Now, the excesses of the system have brought fiscal ruin, and the worst economic crisis in 80 years. Yet the bankers have recklessly and arrogantly taken their windfall gains from the massive state support that resulted and paid them out in bumper bonuses. People are angry and getting angrier. And even as ordinary employees are being asked to suffer wage cuts and job losses, executive pay is continuing to rise. Never has the multiple of a chief executive’s remuneration to that of his most lowly employee been so high – in some cases, 400 times the amount.”

It is well worth reading the whole thing for an analysis of what is wrong that is very close to one that we would make at the TUC.

But his solution – a return to “the old-fashioned virtues of self-discipline, fairness and social responsibility” seems a bit weak without any analysis of how we might get there. Instead he holds out China as a model.

China has had a good crisis in some ways, but its model of markets without democracy in an authoritarian state does not impress me.
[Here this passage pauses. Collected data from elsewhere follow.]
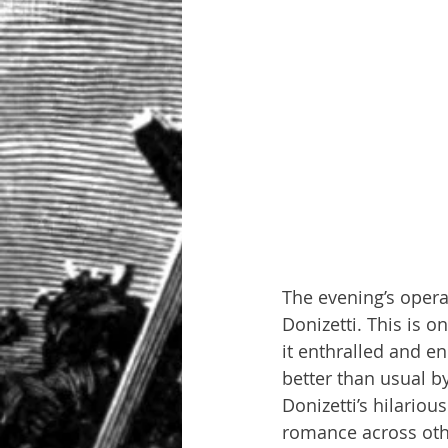
The evening’s opera
Donizetti. This is 
it enthralled and 
better than usual b
Donizetti’s hilario
romance across othe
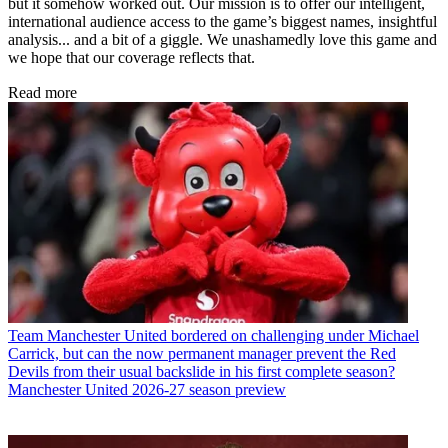
but it somehow worked out. Our mission is to offer our intelligent,
international audience access to the game’s biggest names, insightful
analysis... and a bit of a giggle. We unashamedly love this game and
we hope that our coverage reflects that.
Read more
Team
Manchester United bordered on challenging under Michael
Carrick, but can the now permanent manager prevent the Red
Devils from their usual backslide in his first complete season?
Manchester United 2026-27 season preview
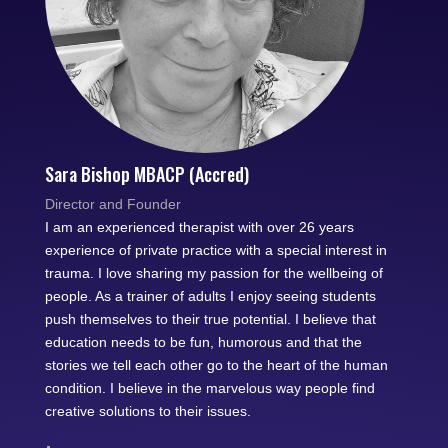
Sara Bishop MBACP (Accred)
Director and Founder
I am an experienced therapist with over 26 years
experience of private practice with a special interest in
trauma. I love sharing my passion for the wellbeing of
people. As a trainer of adults I enjoy seeing students
push themselves to their true potential. I believe that
education needs to be fun, humorous and that the
stories we tell each other go to the heart of the human
condition. I believe in the marvelous way people find
creative solutions to their issues.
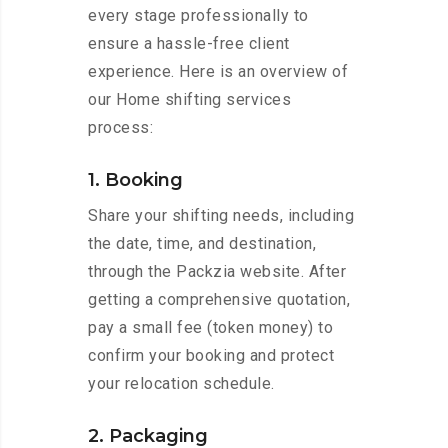
every stage professionally to
ensure a hassle-free client
experience. Here is an overview of
our Home shifting services
process:
1. Booking
Share your shifting needs, including
the date, time, and destination,
through the Packzia website. After
getting a comprehensive quotation,
pay a small fee (token money) to
confirm your booking and protect
your relocation schedule.
2. Packaging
And its lack of democracy and the ability of its elite to therefore stop the development of a proper welfare state  reminds me of the 19th century Tory arguments against extending the franchise. (I’m reading David Marquand’s magisterial Britain since 1914 at the moment.)

This crisis was made in the finance sector but the two great imbalances in the economy that gave banks the scope were the trade imbalance with China and the declining share of wages in the economy (as Warner alludes to).

I am also indebted to Warner for this factoid:

In a speech this week, Andy Haldane, the Bank of England director responsible for financial stability, pointed out that modest reductions in the payments to shareholders and staff made by British banks in the run-up to the crisis – lowering dividends by a third and remuneration by a mere 10 per cent – would have more than covered all the capital that taxpayers have been forced to provide to bail them out.”